Tomorrow night is Bucky’s last Harold Night.

Robber Baron’s first show was May 12, 2009.

I tried writing something long and sentimental about the whole thing but it seems very, very indulgent.

The gist is: I cried a lot after Robber Baron’s early shows (don’t cry at McDonalds, do cry on the steps outside the post office).

I had a really hard time on Harold Night for most of my time here. A lot of Wednesday mornings I woke up from fever dreams about the night before. I’m too insecure, too sensitive.

I emailed or met with every Artistic Director we’ve had (all two) to ask in some passive way the vague question “WHY IS THIS SO HARD FOR ME” (disguised as something else.) And somehow, through the magic of empathy and insight, I got good advice back every time. (Even if I didn’t realize right away.)

But then something happened in the last year of Bucky and it’s been nothing but rich, rewarding, stupid fun. I feel so so lucky that this thing that I loved, that was so hard for so long, finally just became  fun through no work or effort or character growth on my part. (That’s true. This is not a post about perseverance or morality or lessons. This is a valentine to luck.)

I think it maybe happened when Frank gave me a Wonder Woman mug for the teacher’s lounge but it would take a whole post to parse out the significance of that gesture.

Being on Harold Night requires a strength of character that I did not, do not, and never will have. It requires the ability to enjoy a good show even if you weren’t in it that much. And the ability to shut your mouth about certain things even when you’re really, really sure that your opinion is the just and true one and these other numbskulls do not know what they’re talking about. I can still do none of these things. The one time I mentally accepted with grace that I might not be in a monoscene harold very much, Jeremy pulled me on stage to play the most fun matching characters I have ever played.

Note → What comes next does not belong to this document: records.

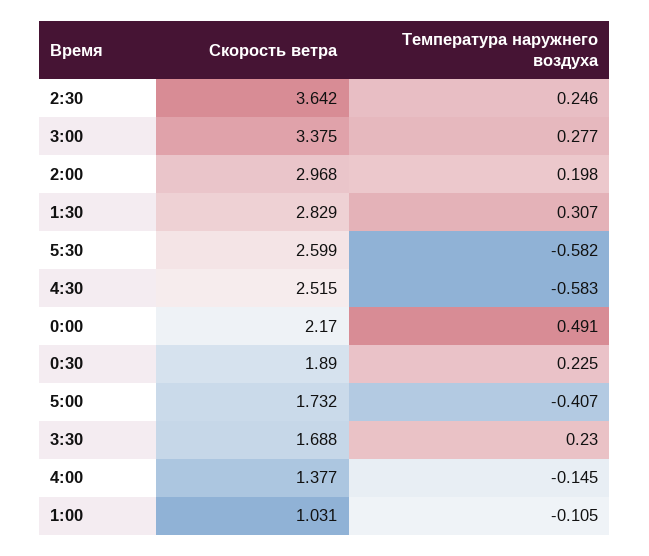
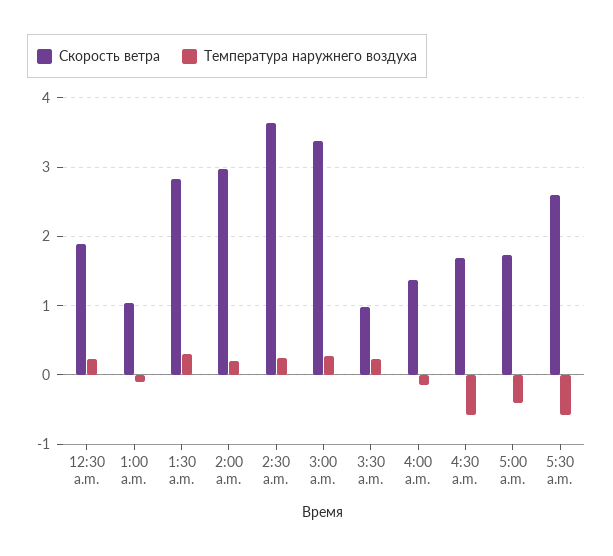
  {
    "Скорость ветра": {
      "2:30": 3.642,
      "3:00": 3.375,
      "2:00": 2.968,
      "1:30": 2.829,
      "5:30": 2.599,
-     "4:30": 2.515,
+     "4:30": 1.7,
-     "0:00": 2.17,
      "0:30": 1.89,
      "5:00": 1.732,
-     "3:30": 1.688,
+     "3:30": 1,
      "4:00": 1.377,
      "1:00": 1.031
    },
    "Температура наружнего воздуха": {
      "2:30": 0.246,
      "3:00": 0.277,
      "2:00": 0.198,
      "1:30": 0.307,
      "5:30": -0.582,
      "4:30": -0.583,
-     "0:00": 0.491,
      "0:30": 0.225,
      "5:00": -0.407,
      "3:30": 0.23,
      "4:00": -0.145,
      "1:00": -0.105
    }
  }

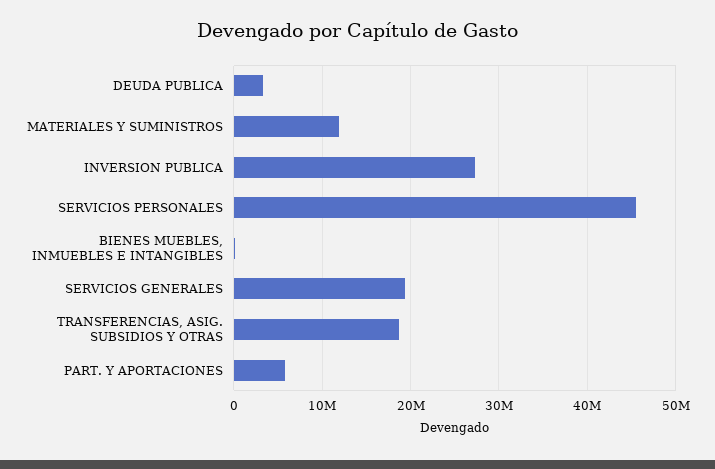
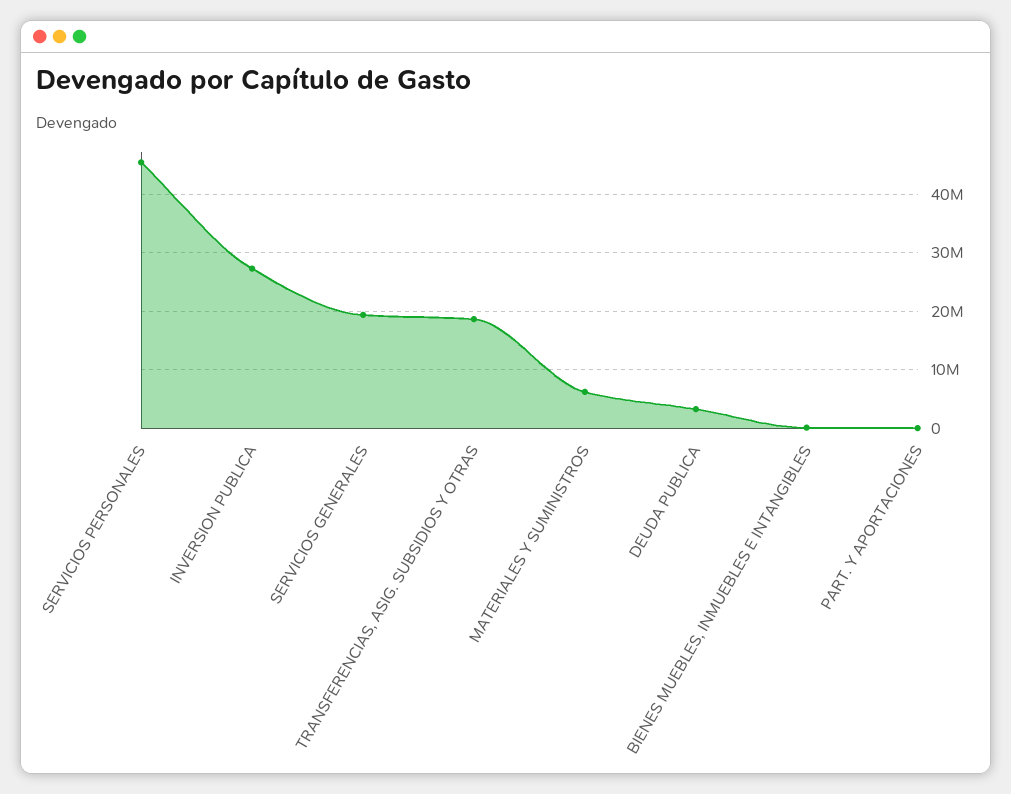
  {
    "DEUDA PUBLICA": 3000000,
-   "MATERIALES Y SUMINISTROS": 12000000,
+   "MATERIALES Y SUMINISTROS": 6000000,
    "INVERSION PUBLICA": 27000000,
    "SERVICIOS PERSONALES": 45000000,
    "BIENES MUEBLES, INMUEBLES E INTANGIBLES": 0,
    "SERVICIOS GENERALES": 19000000,
    "TRANSFERENCIAS, ASIG. SUBSIDIOS Y OTRAS": 19000000,
-   "PART. Y APORTACIONES": 6000000
+   "PART. Y APORTACIONES": 0
  }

The hardest thing was consistently appreciating and respecting the seven random fucking yahoos that I didn’t ask anybody to put on MY Harold Team. And then realizing - oh wait - I am also a random fucking yahoo who they didn’t ask anybody to put on THEIR harold team. But really truly, it’s about realizing there is no my harold team or their harold team but only - gross alert - our harold team.

I love the nine random fucking yahoos who have been on Bucky. And tomorrow night I am very, very excited to take the Chelsea stage with the six random fucking yahoos who have been there from the beginning.